Researchers at Texas A&M University-Kingsville said they have always known the Texas Coast was a critical area for bird migration, but in recent years they have discovered just how important it really is.
Based on the observations of a high-tech bird radar system, researchers said there is probably at least tens of millions of birds that migrate through South Texas every fall and every spring.
It's called site 55, and it's an area along Baffin Bay that TAMUK owns.
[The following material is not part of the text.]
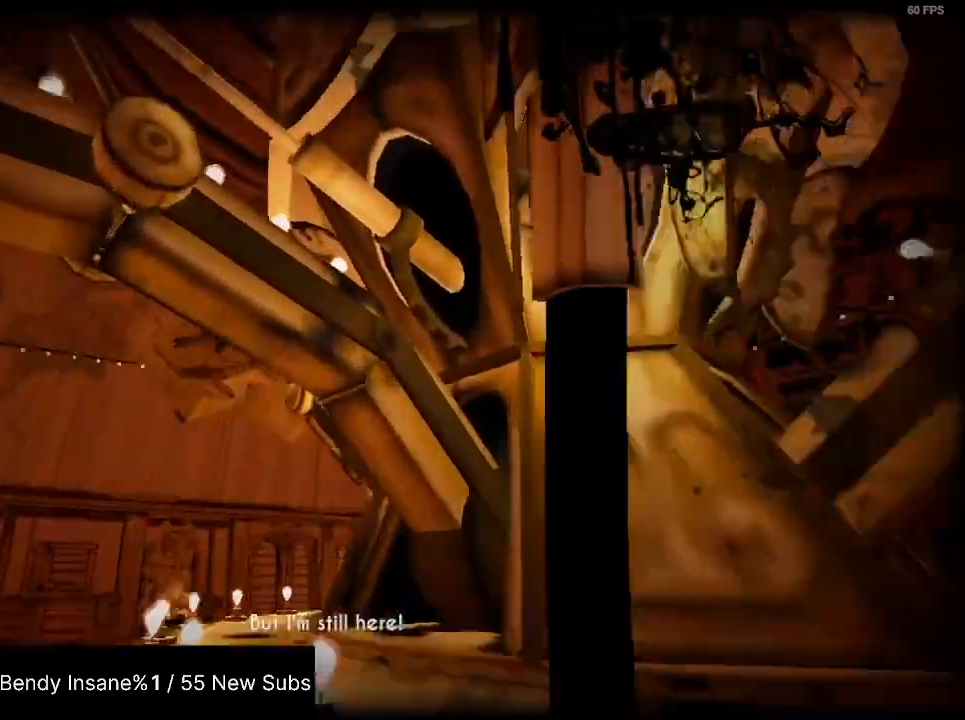
{"keys": ["d", "shift"], "mouse": ["left"], "events": [[34, "space", "up"], [100, "space", "down"], [200, "space", "up"], [300, "mouse_left", "down"], [400, "mouse_left", "up"], [434, "d", "down"], [434, "mouse_left", "down"], [434, "w", "up"]]}
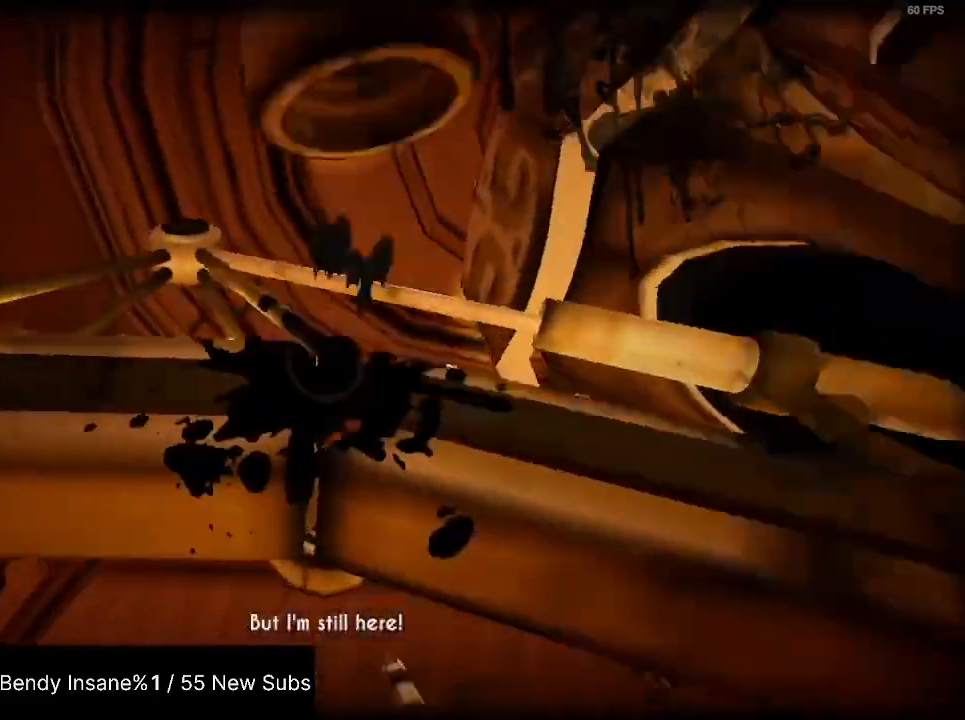
{"keys": ["d", "shift"], "mouse": ["left"], "events": [[67, "d", "up"], [67, "mouse_left", "up"], [134, "mouse_left", "down"], [234, "mouse_left", "up"], [334, "mouse_left", "down"], [400, "mouse_left", "up"], [500, "d", "down"], [500, "mouse_left", "down"]]}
Research Scientist Bart Ballard gave an exclusive look at the state of the art bird radar system.
"A lot of these birds migrate at night, which obviously we can't see," Ballard said. "Some of the birds migrate at altitudes that we're not able to detect visually, so it's a tool that increases our ability to more accurately count birds passing through the area."
The system allows researchers to monitor birds in areas and habitats in the air space that they've never been able to accurately monitor before, and the results have been surprising.
"We're finding passage rates of migratory birds two to three times more than anywhere else that's been recorded in North America," Ballard said.
The sheer magnitude of bird migration has been the biggest revelation to researchers, but the radar system tracks a lot more than that.
"It actually records this data to a data set," Ballard said. "It records about 24 different attributes of every target that's recorded on here, including all kinds of geomorphic measurements, speed, size."
The radar system records millions of observations and digitizes them. The dots represent birds, and flocks of birds.
Hundreds of different species pass through this area, making for lots of interesting events to watch, like a flock of hawks circling and finding an updraft to follow south.